## ZU ERLEDIGENDE AUFGABEN
1) Prüfe anhand des Textes über Mongolische Wüstenrennmäuse, ob diese Aussagen zutreffen: (a) Das Experiment wurde nach 13 Tagen abgebrochen. (b) Die Food and Drug Administration legte ihre Informationsbasis offen. (c) Der Hersteller der roten Farbe gab dem Leiter der Forschung bereitwillig Auskunft. Beantworte jede mit Ja oder Nein und zitiere die entscheidenden Worte des Textes.
2) Welche Wortgruppen im Text über Mongolische Wüstenrennmäuse stehen in Anführungszeichen und bestehen aus höchstens vier Wörtern? Nenne alle.

## ENTNOMMENER TEXT

####

Mongolische Wüstenrennmäuse
Sie werden nicht nur gerne in Kinderzimmern vernutzt, sondern auch als Versuchstiere in Laboren gehalten. Die Forschung an Mäusen ist Menschenforschung. Weil die Forscher meist Englisch sprechen, werden diese Mäuse Gerbils genannt.
Die Wissenschaftssoziologin KarinKnorr Cetina erwähnt in ihrem Buch „Die Fabrikation von Erkenntnis“ (2023) ein Forschungsprojekt, in dem die Gerbils rot eingefärbtes Chitin zu fressen bekamen, das man unter ihr Futter mischte. „Das Polymer Chitin gehört zu den Zellulosen, die vom menschlichen Körper nicht verdaut werden. Die Frage war, ob und bis zu welchem Grad es sich als Trägersubstanz für andere Substanzen eignet.“
Mit Farbmeßmethoden wurde die Kacke der Gerbils untersucht, inwieweit das Chitin eine „entsprechende Substanz“ bindet und deren Absorption verhindert. Schon bald verloren die Gerbils jedoch Haar und Gewicht. Daraufhin wurde das Experiment nach 13 Tagen abgebrochen. „Abbruch hieß, dass die Mäuse getötet und für spätere pathologische Untersuchungen eingefroren wurden“.
Die Forscher rätselten, was die „Food and Drug Administration“ bewogen hatte, die rote Farbe für den menschlichen Genuß frei zu geben (die Behörde „veröffentlichte ihre Informationsbasis nicht“). Der Leiter der Forschung wandte sich an den Hersteller der roten Farbe, er wurde dort jedoch „vollständig abgeblockt“. Vielleicht war die Farbe an Ratten getestet worden und diese waren weniger empfindlich als die Mäuse für das möglicherweise leicht toxische Rot, vermutete man.

####

[Einträge des Datensatzes]
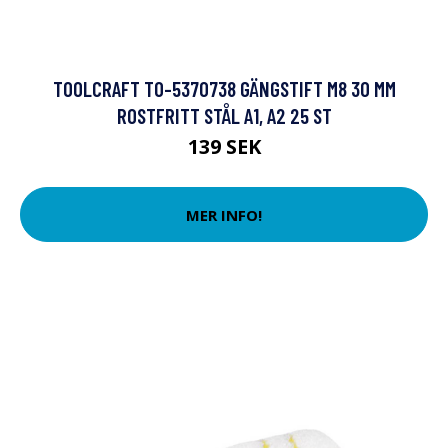
TOOLCRAFT TO-5370738 GÄNGSTIFT M8 30 MM
ROSTFRITT STÅL A1, A2 25 ST
139 SEK
MER INFO!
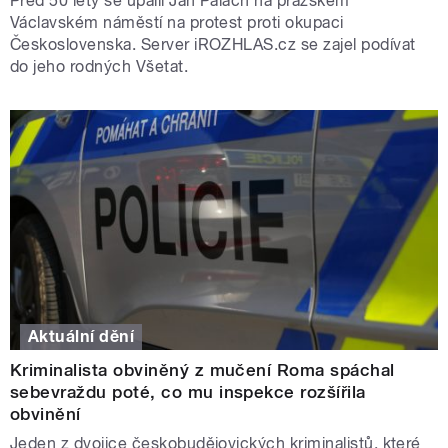
Před 50 lety se upálil Jan Palach na pražském
Václavském náměstí na protest proti okupaci
Československa. Server iROZHLAS.cz se zajel podívat
do jeho rodných Všetat.
Aktuální dění
Kriminalista obviněný z mučení Roma spáchal
sebevraždu poté, co mu inspekce rozšířila
obvinění
Jeden z dvojice českobudějovických kriminalistů, které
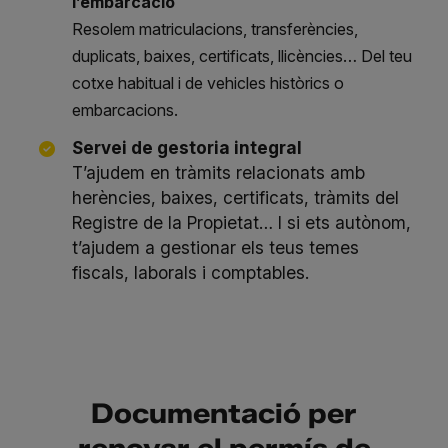
l’embarcació
Resolem matriculacions, transferències,
duplicats, baixes, certificats, llicències… Del teu
cotxe habitual i de vehicles històrics o
embarcacions.
Servei de gestoria integral
T’ajudem en tràmits relacionats amb
herències, baixes, certificats, tràmits del
Registre de la Propietat… I si ets autònom,
t’ajudem a gestionar els teus temes
fiscals, laborals i comptables.
Documentació per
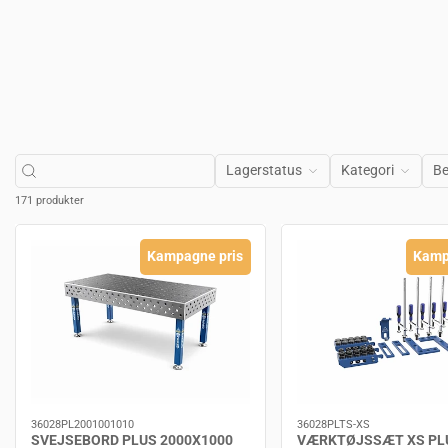
Lagerstatus
Kategori
Be
171 produkter
Kampagne pris
Kamp
36028PL2001001010
36028PLTS-XS
SVEJSEBORD PLUS 2000X1000
VÆRKTØJSSÆT XS PLU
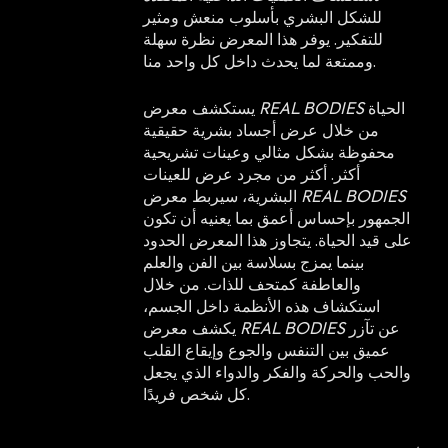
للشكل البشري بأسلوب منعش ومثير
للتفكير. يوفر هذا المعرض نظرة سهلة
وممتعة لما يحدث داخل كل واحد منا.
الحياة
REAL BODIES
يستكشف معرض
من خلال عرض أجساد بشرية حقيقية
محفوظة بشكل مثالي وعينات تشريحية
أكثر. أكثر من مجرد عرض للعينات
REAL BODIES
البشرية، سيربط معرض
الجمهور بإحساس أعمق بما يعنيه أن تكون
على قيد الحياة. يتجاوز هذا المعرض الحدود
بينما يمزج بسلاسة بين الفن والعلم
والعاطفة كمتحف للذات. من خلال
استكشاف هذه الأنظمة داخل الجسم،
عن تآزر
REAL BODIES
يكشف معرض
عميق بين التنفس والجوع وإيقاع القلب
والحب والحركة والفكر والدواء الذي يجعل
كل شخص فريدًا.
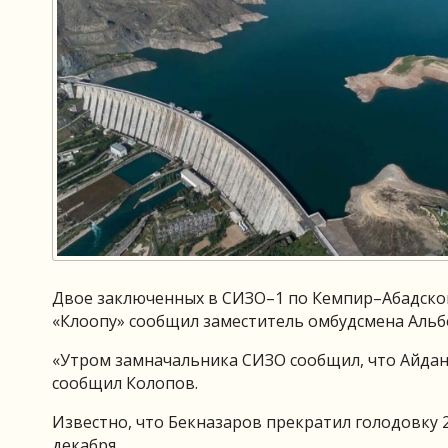
Двое заключенных в СИЗО–1 по Кемпир–Абадском
«Клоопу» сообщил заместитель омбудсмена Альб
«Утром замначальника СИЗО сообщил, что Айдан
сообщил Колопов.
Известно, что Бекназаров прекратил голодовку 2
декабря.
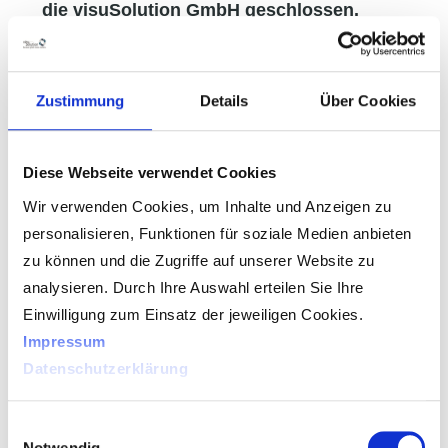
die visuSolution GmbH geschlossen.
Unser Telefonsupport bleibt Ihnen beschwingt
erhalten und ist während dieser Zeit in
Zustimmung
Details
Über Cookies
kleiner, aber feiner Weihnachtsbesetzung für
Sie da!
Diese Webseite verwendet Cookies
Unsere Supportzeiten zwischen den
Wir verwenden Cookies, um Inhalte und Anzeigen zu
Feiertagen sind:
personalisieren, Funktionen für soziale Medien anbieten
zu können und die Zugriffe auf unserer Website zu
Mittwoch, 27.12. bis Freitag 29.12. von 9 Uhr
analysieren. Durch Ihre Auswahl erteilen Sie Ihre
bis 15 Uhr
Einwilligung zum Einsatz der jeweiligen Cookies.
Impressum
Während dieser Zeit können Sie bei uns:
Datenschutzerklärung
– anrufen und uns e-mailen
Einwilligungsauswahl
– bestellen
Notwendig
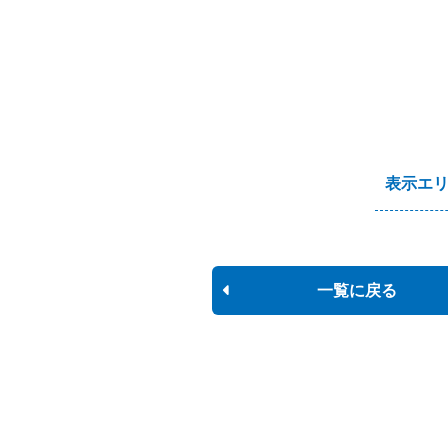
表示エ
一覧に戻る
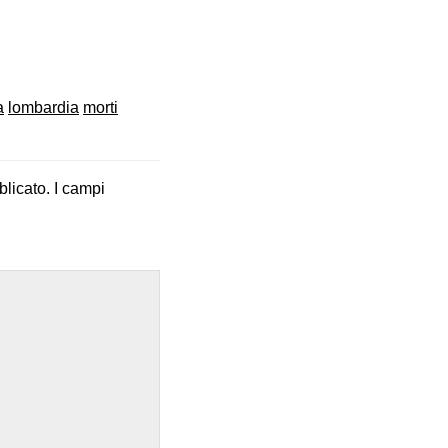
a
lombardia
morti
blicato.
I campi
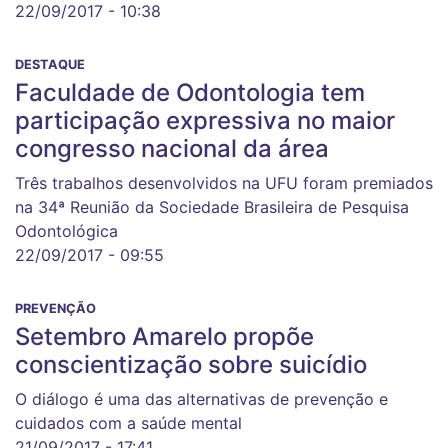
22/09/2017 - 10:38
DESTAQUE
Faculdade de Odontologia tem
participação expressiva no maior
congresso nacional da área
Três trabalhos desenvolvidos na UFU foram premiados
na 34ª Reunião da Sociedade Brasileira de Pesquisa
Odontológica
22/09/2017 - 09:55
PREVENÇÃO
Setembro Amarelo propõe
conscientização sobre suicídio
O diálogo é uma das alternativas de prevenção e
cuidados com a saúde mental
21/09/2017 - 17:41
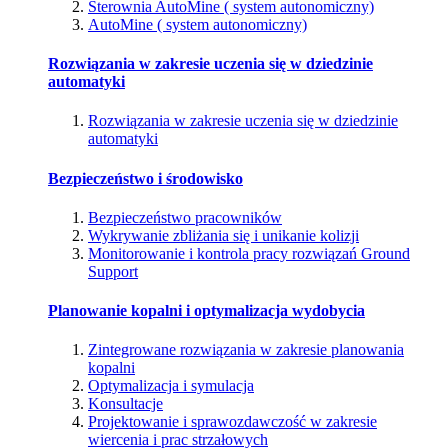
Sterownia AutoMine ( system autonomiczny)
AutoMine ( system autonomiczny)
Rozwiązania w zakresie uczenia się w dziedzinie
automatyki
Rozwiązania w zakresie uczenia się w dziedzinie
automatyki
Bezpieczeństwo i środowisko
Bezpieczeństwo pracowników
Wykrywanie zbliżania się i unikanie kolizji
Monitorowanie i kontrola pracy rozwiązań Ground
Support
Planowanie kopalni i optymalizacja wydobycia
Zintegrowane rozwiązania w zakresie planowania
kopalni
Optymalizacja i symulacja
Konsultacje
Projektowanie i sprawozdawczość w zakresie
wiercenia i prac strzałowych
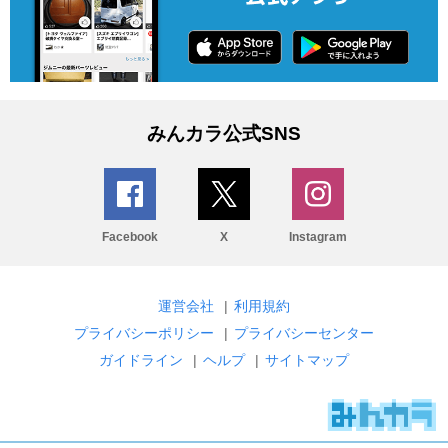
みんカラ公式SNS
Facebook
X
Instagram
運営会社
|
利用規約
プライバシーポリシー
|
プライバシーセンター
ガイドライン
|
ヘルプ
|
サイトマップ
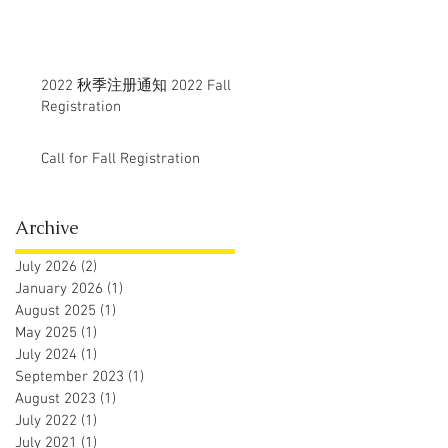
2022 秋季注册通知 2022 Fall
Registration
Call for Fall Registration
Archive
July 2026
(2)
2 posts
January 2026
(1)
1 post
August 2025
(1)
1 post
May 2025
(1)
1 post
July 2024
(1)
1 post
September 2023
(1)
1 post
August 2023
(1)
1 post
July 2022
(1)
1 post
July 2021
(1)
1 post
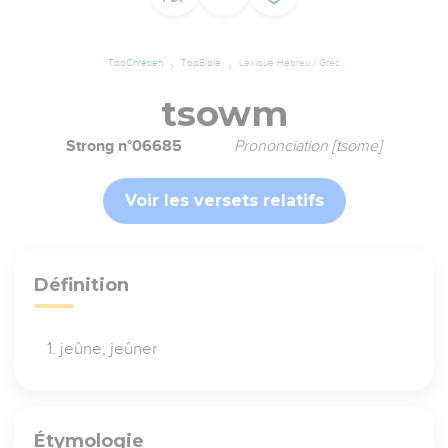
TopChrétien
TopBible
Lexique Hébreu / Grec
tsowm
Strong n°06685
Prononciation [tsome]
Voir les versets relatifs
Définition
jeûne, jeûner
Étymologie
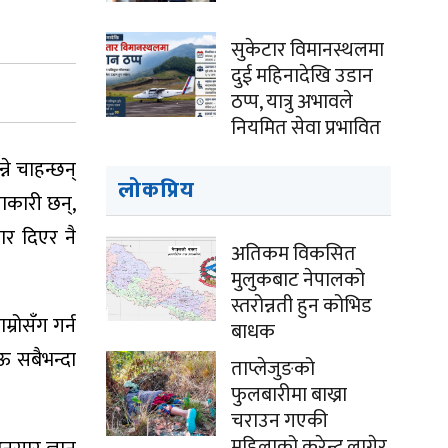
सुकेटार विमानस्थलमा
दुई महिनादेखि उडान
ठप्प, यात्रु अभावले
नियमित सेवा प्रभावित
े चाहन्छन्
लोकप्रिय
ञाकारी छन्,
ार दिएर नै
अतिकम विकसित
मुलुकबाट नेपालको
स्तरोन्नती हुन कोभिड
रोसँग गर्न
बाधक
 ऊ सबैभन्दा
ताप्लेजुङको
फुलबारीमा बाख्रा
चराउन गएकी
महिलाको करेन्ट लागेर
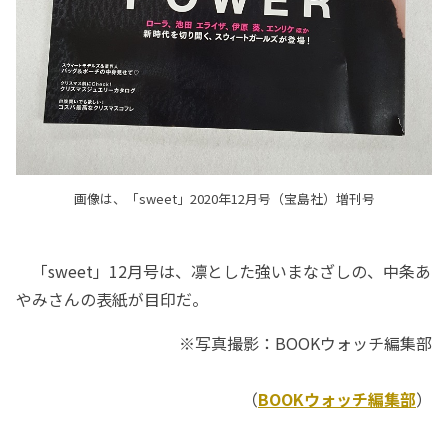
画像は、「sweet」2020年12月号（宝島社）増刊号
「sweet」12月号は、凛とした強いまなざしの、中条あ
やみさんの表紙が目印だ。
※写真撮影：BOOKウォッチ編集部
（
BOOKウォッチ編集部
）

####

## ANTWORTEN DER REIHE
1)
(a) Ja: „Daraufhin wurde das Experiment nach 13 Tagen abgebrochen.“
(b) Nein: „veröffentlichte ihre Informationsbasis nicht“
(c) Nein: „vollständig abgeblockt“

2)
„Die Fabrikation von Erkenntnis“
„entsprechende Substanz“
„Food and Drug Administration“
„veröffentlichte ihre Informationsbasis nicht“
„vollständig abgeblockt“